Quando jogava as cascas de arroz junto ao milho às galinhas, era comum um pequeno grupo de pardais aproximar-se, momento em que ela observava com satisfação, pois sabia ser aquele um instante raro de cumplicidade entre espécies tão distintas. Parada ali a observá-los, era como se pudesse sentir o pulsar constante de seus pequenos corações.

-Nunca gostei de pardais.-Comenta Yara, em tom neutro, próxima à amiga.

-Por que não?-Indaga Julia, recuperando-se do susto que havia levado com a aproximação silenciosa da garota.

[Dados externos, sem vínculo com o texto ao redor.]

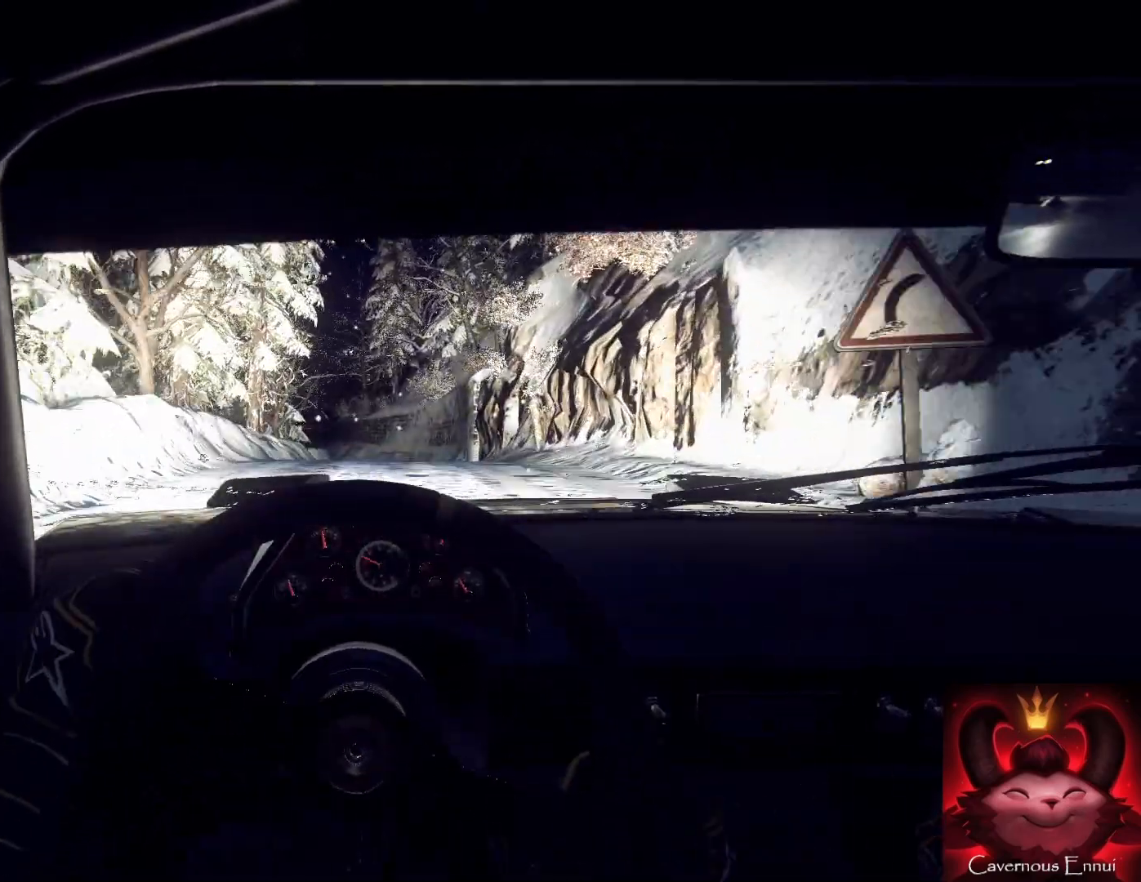
{"buttons": [], "left_stick": "center", "right_stick": "up", "events": [[200, "right_stick", "up"], [233, "left_stick", "center"]]}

-Não sei.-Responde, pensativa.-Talvez porque eles sujem o batente da minha janela toda manhã.-Acrescenta, indiferente.

-Compreendo-Pondera Júlia, enquanto pensava em uma possível solução para aquela inconveniência.-Espere um pouco.-Diz, indo em direção ao armário fixo à uma das paredes da cozinha.

-Ei, o que você está pensando em fazer?-Pergunta Yara, enquanto observava, com dúvida, a menina abrir o pote de arroz e pegar um punhado deste, satisfeita.

-Olhe.-Diz, enquanto espalhava o arroz pela superfície lisa de mármore da janela.

Rapidamente, os pardais que estavam por perto aproximam-se da janela e devoram a pequena refeição, indo embora logo em seguida.

-O que você fez?-Indaga Yara, impressionada com a facilidade com que a menina havia se livrado dos pássaros.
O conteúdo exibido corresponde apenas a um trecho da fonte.